Vice President Joe Biden said that the Ryan proposal "eliminates Medicare" in 10 years. A liberal advocacy group called the Agenda Project showed a Ryan look-alike pushing an old woman in a wheelchair off a cliff and claimed that the Ryan proposal would leave the country "without Medicare." And the liberal group MoveOn.org said Ryan's budget "abolishes Medicare within 10 years." And these are just three examples.

What ties these claims together is that they all stated that the GOP was ending, eliminating or abolishing Medicare. Our focus was on claims that used harsh, black-and-white terms such as "end" and "kill," and ignored important qualifiers, such as the fact that people 55 and older would still be covered by traditional Medicare.

Individually, these claims all earned ratings of either False or Pants on Fire, depending on the wording or context. And in December, we made the claim that "Republicans voted to end Medicare" our 2011 Lie of the Year.  

But in discussing the issue this week -- which, we should note, was a Medicare plan that is different from last year's --  lawmakers played fast and loose with our work.

Ryan said at one point that "ending the Medicare guarantee … was rated the Lie of the Year of 2011 by the nonpartisan PolitiFact."

That’s not what we said. "Ending the Medicare guarantee" is a different claim than our Lie of the Year. (Indeed, we haven’t yet rated that particular claim.)

At another point, Ryan said, "PolitiFact labeled the line, ‘This ends Medicare as we know it’ as the lie of the year in 2011." Reps. James Lankford, R-Okla., and Steven LaTourette, R-Ohio., used the same language.

But here, too, that’s not what we said. The claim we rated for the Lie of the Year was that Republicans voted to end Medicare -- period -- not end Medicare as we know it. (In our article, we did link to one claim investigated by PolitiFact Wisconsin that a state senator wanted to "eliminate Medicare" as we know it. However, this item’s Pants on Fire rating was based largely on whether the lawmaker actually supported Ryan’s Medicare proposal.)

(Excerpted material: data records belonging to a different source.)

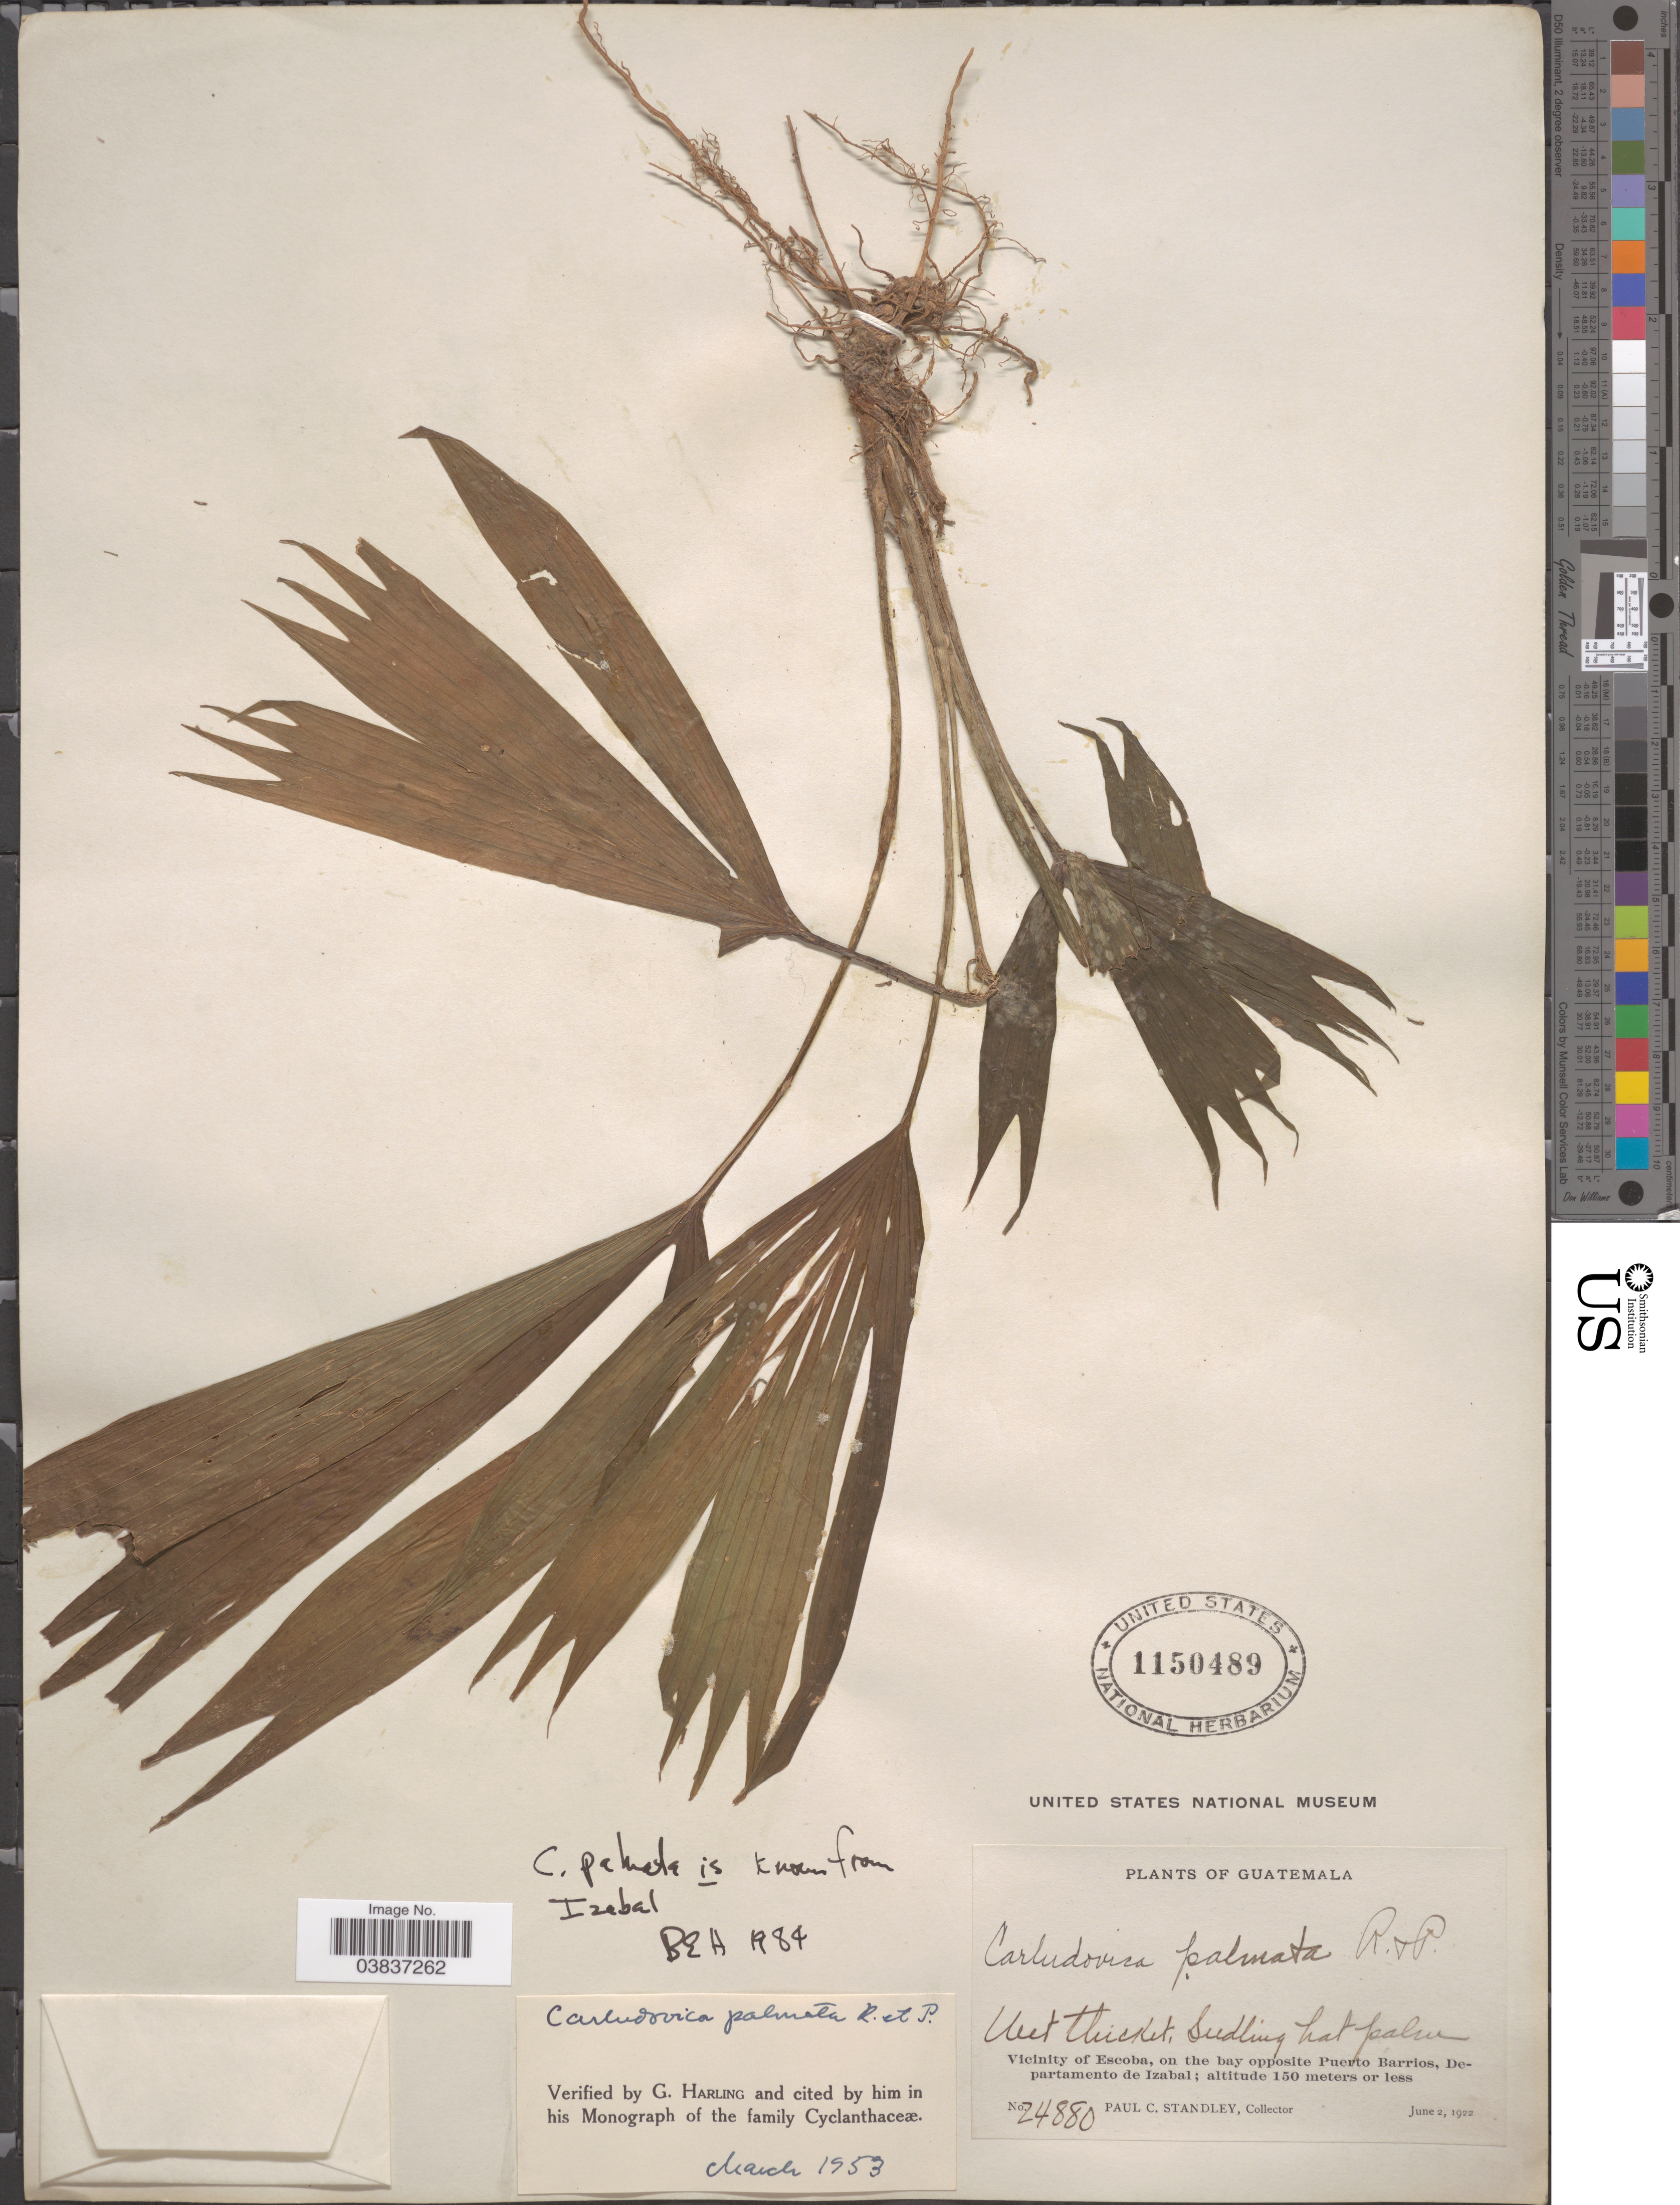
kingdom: Plantae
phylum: Tracheophyta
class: Liliopsida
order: Pandanales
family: Cyclanthaceae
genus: Carludovica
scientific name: Carludovica palmata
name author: Ruiz & Pav.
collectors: P. C. Standley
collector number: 24880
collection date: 1922-06-02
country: Guatemala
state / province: Izabal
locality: Wet thicket. Vicinity of Escoba, on the bay opposite Puerto Barrios, Departamento de Izabal.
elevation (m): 150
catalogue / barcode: US 1150489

We should also note that LaTourette, who appeared on the House floor flanked by a poster of PolitiFact’s Pants on Fire logo, cited other statements by Democrats that he said deserved Pants on Fires. However, we should make clear that those statements are not ones we’ve actually rated.

Rep. Chris Van Hollen, a Democrat from Maryland, was more careful with his descriptions of the Lie of the Year, reading excerpts from our article and noting that "the term ‘terminate’ Medicare, which some had used, was an overstatement. No doubt about it."

(Both he and LaTourette were less accurate with our name, calling us "Political Fact.")

Van Hollen is right that "terminate" is an overstatement of what the first Ryan plan proposed. We’ll also note that we said the Democratic falsehoods were part of a long -- and often successful -- strategy to scare senior citizens into thinking they might lose their Medicare benefits.

We don't mind having our work cited in the important discussion about the future of Medicare. But if you're going to quote our Lie of the Year, please get it right.